TEXT SEGMENT -
'''

This absolutely makes no sense as from an access POV there is no difference. The following is a look into the attributes of two objects in the source bucket, one that succeeds and one that fails:

Successful object:

Owner
Dev.Awsmaster

Last modified
Jan 12, 2019 10:11:48 AM GMT-0800

Etag
12ab34

Storage class
Standard

Server-side encryption
AWS-KMS

KMS key ID
arn:aws:kms:us-east-1:123:key/1111111

Size
9.2 MB

Key
security=0/zone=raw/Event/11_96152d009794494efeeae49ed10da653.avro

Failed object:

Owner
Dev.Awsmaster

Last modified
Jan 12, 2019 10:05:26 AM GMT-0800

Etag
45cd67

Storage class
Standard

Server-side encryption
AWS-KMS

KMS key ID
arn:aws:kms:us-east-1:123:key/1111111

Size
3.2 KB

Key
security=0/zone=raw/Event/05_6913583e47f457e9e25e9ea05cc9c7bb.avro

ADDENDUM: After looking through several cases I am starting to see a pattern. I think there may be an issue when the object is too small. In 10 out of 10 directories analyzed where some but not all objects synced successfully, all that were successful had a size of 8MB or more and all that failed were under 8MB. Could this be a bug with aws s3 sync when KMS is in the mix? I am wondering if I can tweak the ~/.aws/config such that it may address this?

'''

DIRECTIONS -
Extract the part of the S3 sync post that runs from "ADDENDUM: After looking" up to and including "may address this?", word for word.

EXCERPTED RECORDS -
'''

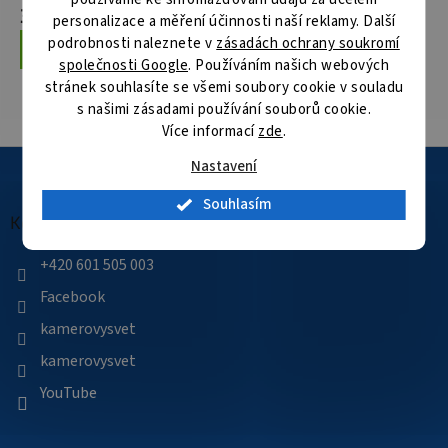
30 Kč
/ ks
personalizace a měření účinnosti naší reklamy. Další
podrobnosti naleznete v
zásadách ochrany soukromí
Do košíku
společnosti Google
. Používáním našich webových
stránek souhlasíte se všemi soubory cookie v souladu
5
položek celkem
s našimi zásadami používání souborů cookie.
O
Více informací
zde
.
v
l
Z
Nastavení
á
á
d
p
Souhlasím
a
a
Kontakt
c
t
í
í
+420 601 505 003
p
r
Facebook
v
k
kamerovysvet
y
kamerovysvet
v
ý
YouTube
p
i
s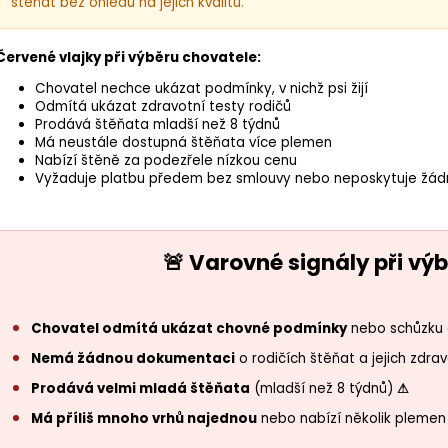
štěňat bez ohledu na jejich kvalitu.
Červené vlajky při výběru chovatele:
Chovatel nechce ukázat podmínky, v nichž psi žijí
Odmítá ukázat zdravotní testy rodičů
Prodává štěňata mladší než 8 týdnů
Má neustále dostupná štěňata více plemen
Nabízí štěně za podezřele nízkou cenu
Vyžaduje platbu předem bez smlouvy nebo neposkytuje žád
🚨 Varovné signály při vý
Chovatel odmítá ukázat chovné podmínky
nebo schůzku 
Nemá žádnou dokumentaci
o rodičích štěňat a jejich zdra
Prodává velmi mladá štěňata
(mladší než 8 týdnů)
⚠
Má příliš mnoho vrhů najednou
nebo nabízí několik pleme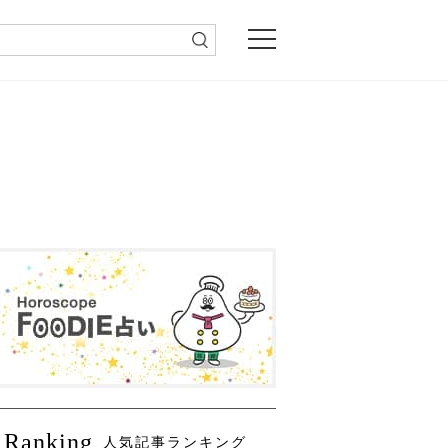
Ranking
人気記事ランキング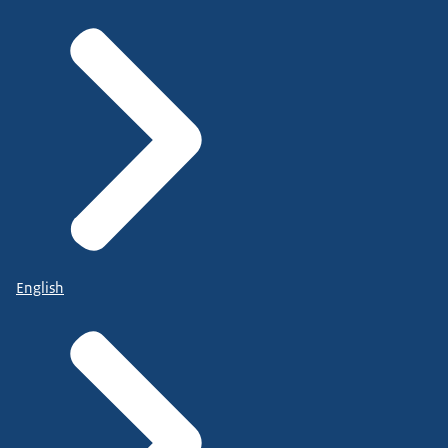
English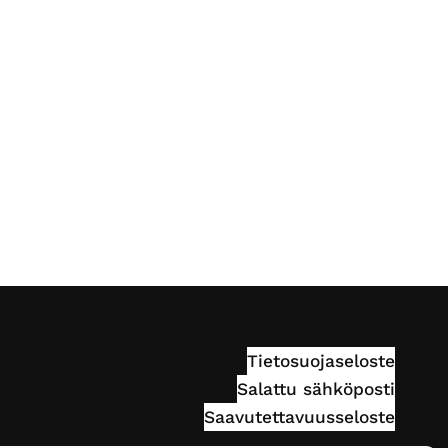
Tietosuojaseloste
Salattu sähköposti
Saavutettavuusseloste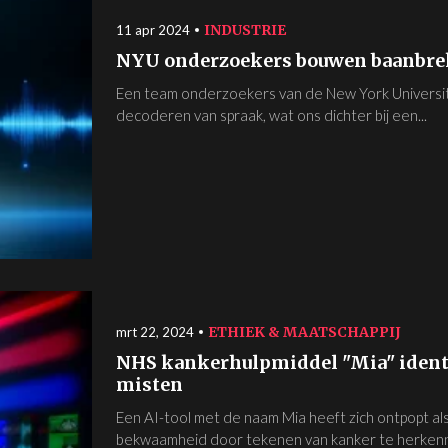
INDUSTRIE
11 apr 2024
NYU onderzoekers bouwen baanbre
Een team onderzoekers van de New York University
decoderen van spraak, wat ons dichter bij een...
ETHIEK & MAATSCHAPPIJ
mrt 22, 2024
NHS kankerhulpmiddel "Mia" identi
misten
Een AI-tool met de naam Mia heeft zich ontpopt al
bekwaamheid door tekenen van kanker te herken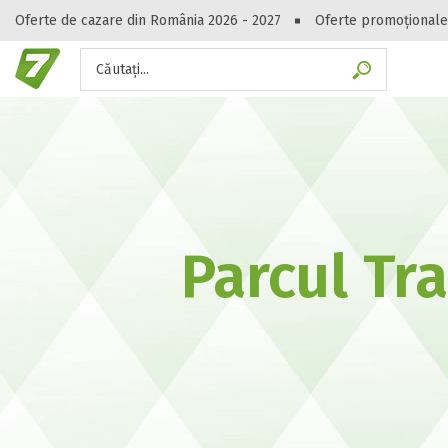
Oferte de cazare din România 2026 - 2027
Oferte promoționale
Căutați...
Gasești hote
Parcul Tr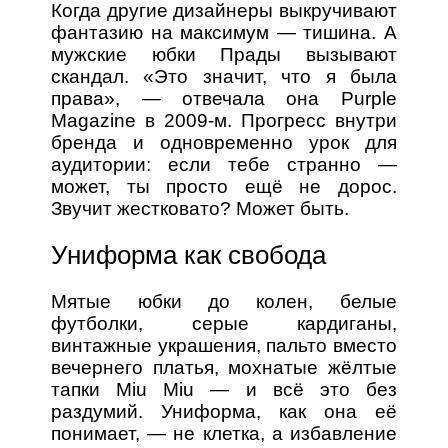
Когда другие дизайнеры выкручивают
фантазию на максимум — тишина. А
мужские юбки Прады вызывают
скандал. «Это значит, что я была
права», — отвечала она Purple
Magazine в 2009-м. Прогресс внутри
бренда и одновременно урок для
аудитории: если тебе странно —
может, ты просто ещё не дорос.
Звучит жестковато? Может быть.
Униформа как свобода
Мятые юбки до колен, белые
футболки, серые кардиганы,
винтажные украшения, пальто вместо
вечернего платья, мохнатые жёлтые
тапки Miu Miu — и всё это без
раздумий. Униформа, как она её
понимает, — не клетка, а избавление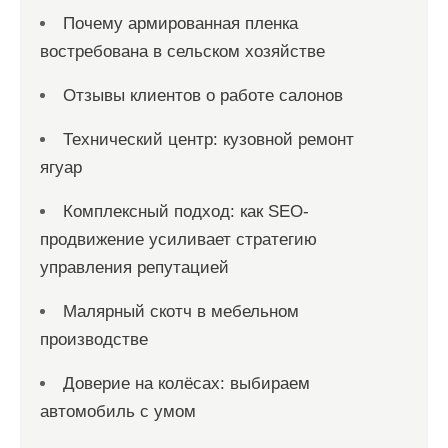
Почему армированная пленка
востребована в сельском хозяйстве
Отзывы клиентов о работе салонов
Технический центр: кузовной ремонт
ягуар
Комплексный подход: как SEO-
продвижение усиливает стратегию
управления репутацией
Малярный скотч в мебельном
производстве
Доверие на колёсах: выбираем
автомобиль с умом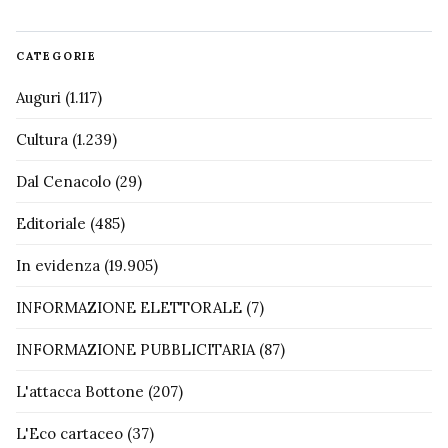
CATEGORIE
Auguri
(1.117)
Cultura
(1.239)
Dal Cenacolo
(29)
Editoriale
(485)
In evidenza
(19.905)
INFORMAZIONE ELETTORALE
(7)
INFORMAZIONE PUBBLICITARIA
(87)
L'attacca Bottone
(207)
L'Eco cartaceo
(37)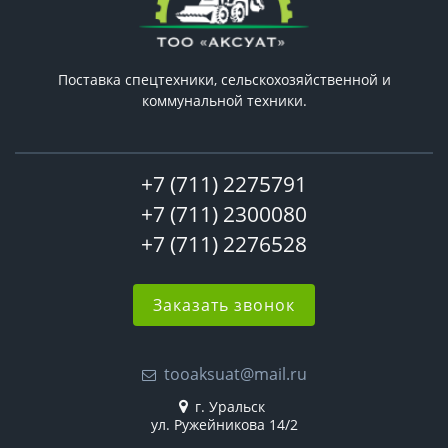
Поставка спецтехники, сельскохозяйственной и
коммунальной техники.
+7 (711) 2275791
+7 (711) 2300080
+7 (711) 2276528
Заказать звонок
tooaksuat@mail.ru
г. Уральск
ул. Ружейникова 14/2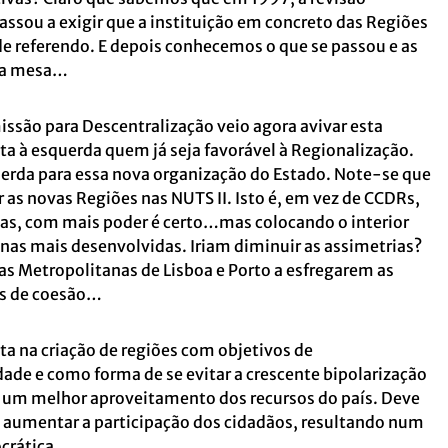
assou a exigir que a instituição em concreto das Regiões
e referendo. E depois conhecemos o que se passou e as
 da mesa…
ssão para Descentralização veio agora avivar esta
ta à esquerda quem já seja favorável à Regionalização.
uerda para essa nova organização do Estado. Note-se que
 as novas Regiões nas NUTS II. Isto é, em vez de CCDRs,
as, com mais poder é certo…mas colocando o interior
nas mais desenvolvidas. Iriam diminuir as assimetrias?
tas Metropolitanas de Lisboa e Porto a esfregarem as
os de coesão…
ta na criação de regiões com objetivos de
ade e como forma de se evitar a crescente bipolarização
uir um melhor aproveitamento dos recursos do país. Deve
a aumentar a participação dos cidadãos, resultando num
crática.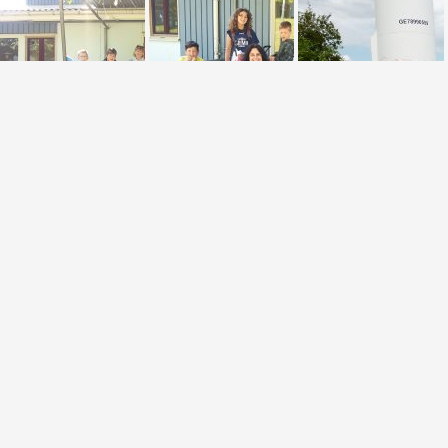
In diesem Schuljahr wurde mit den Eltern eine Arbeitsgruppe zum
Thema Erziehungsvereinbarungen ins Leben gerufen. So konnten
die Erziehungsvereinbarungen der Eltern, der Kinder und der
Lehrer noch vor den Sommerferien von der Schuko verabschiedet
werden, so dass diese im Schuljahr 2014/2015 den Eltern
vorgelegt und von allen Mitgliedern der Schulgemeinde
unterschrieben werden können.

'''

RESPONSE TO THE EXERCISE -
ADDENDUM: After looking through several cases I am starting to see a pattern. I think there may be an issue when the object is too small. In 10 out of 10 directories analyzed where some but not all objects synced successfully, all that were successful had a size of 8MB or more and all that failed were under 8MB. Could this be a bug with aws s3 sync when KMS is in the mix? I am wondering if I can tweak the ~/.aws/config such that it may address this?